> **Prompt**: Below are records to be repeated exactly. Leave their pictures behind.

> **Dataset items**:
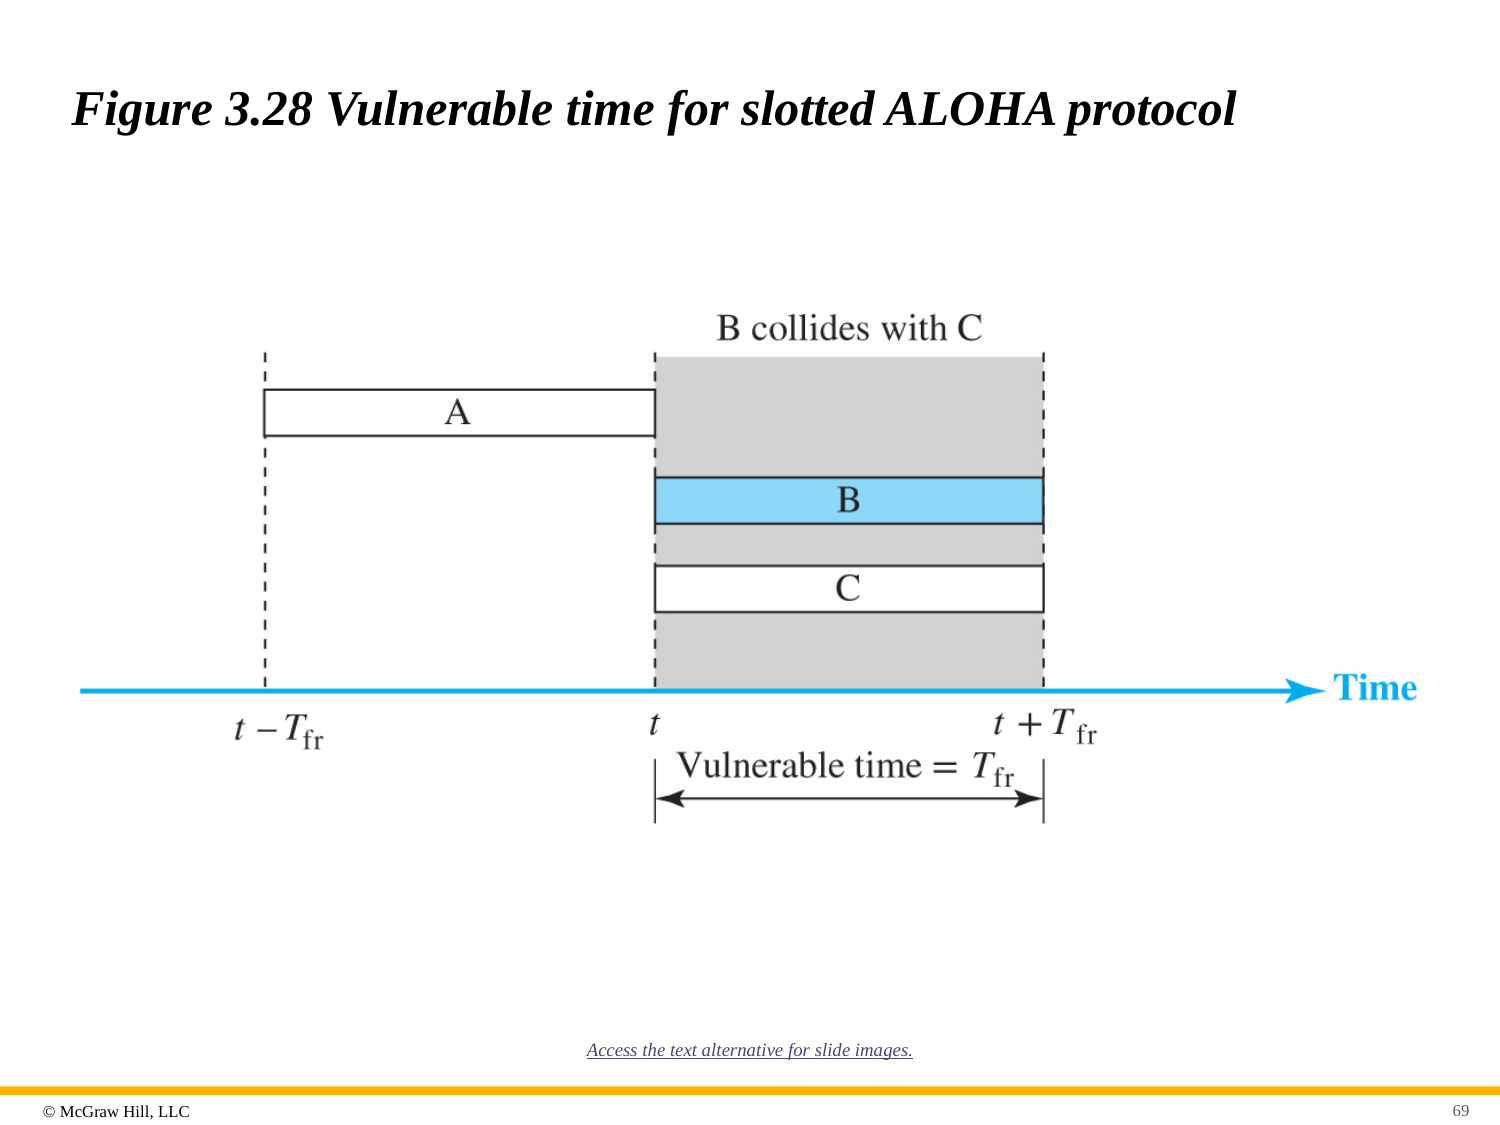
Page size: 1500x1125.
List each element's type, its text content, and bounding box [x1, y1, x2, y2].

slide_number 69 [1418, 1096, 1477, 1123]
list Access the text alternative for slide images. [525, 1033, 975, 1066]
picture [78, 306, 1421, 827]
title Figure 3.28 Vulnerable time for slotted ALOHA protocol [56, 50, 1444, 162]
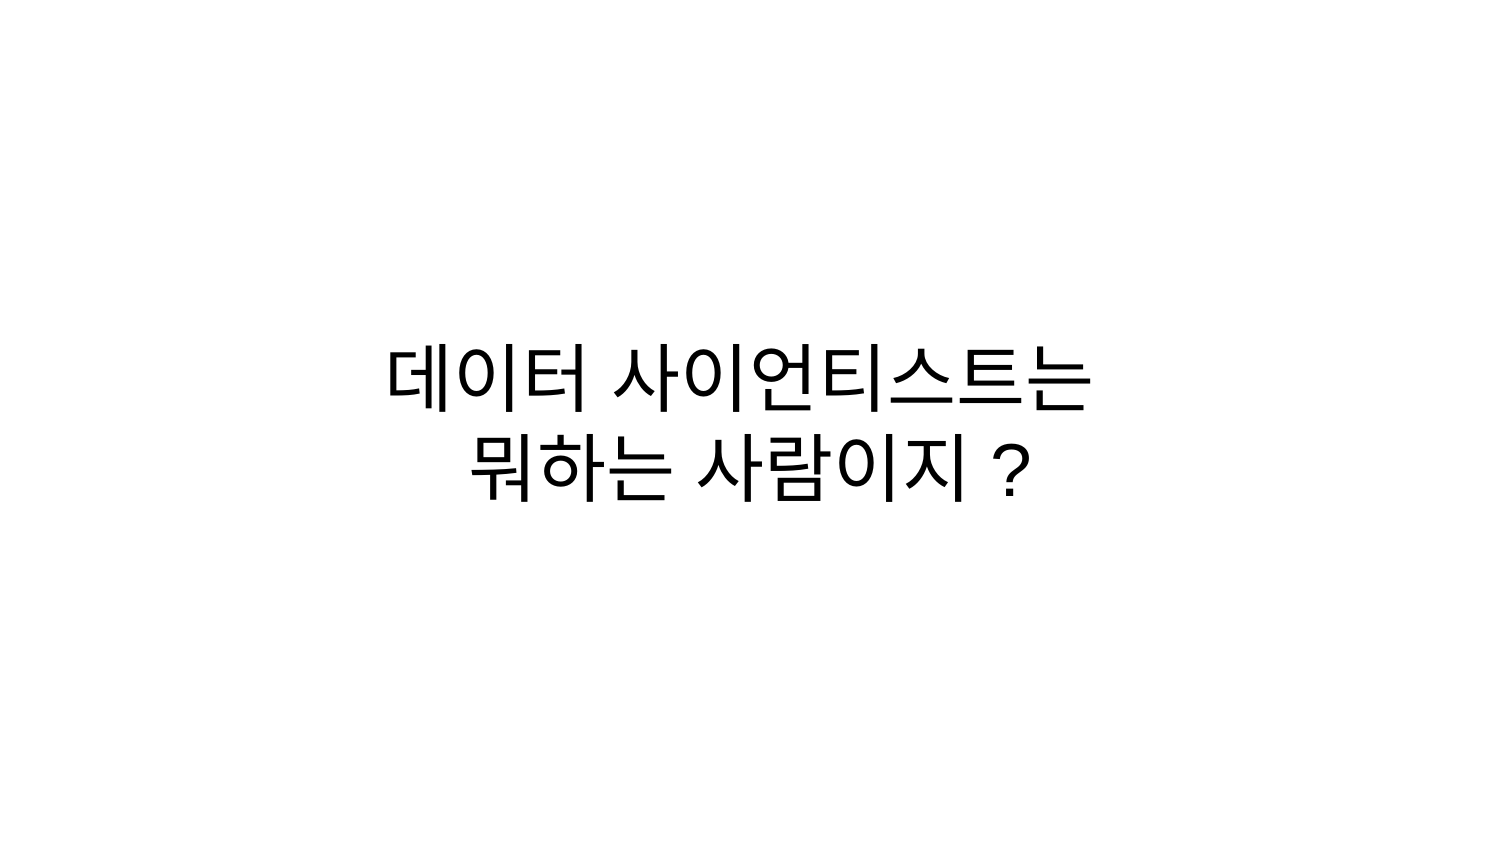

> **Written reply**:
Page size: 1500x1125.
List each element's type, its text content, and bounding box [x1, y1, x2, y2].

slide_number 69 [1418, 1096, 1477, 1123]
list Access the text alternative for slide images. [525, 1033, 975, 1066]
picture [78, 306, 1421, 827]
title Figure 3.28 Vulnerable time for slotted ALOHA protocol [56, 50, 1444, 162]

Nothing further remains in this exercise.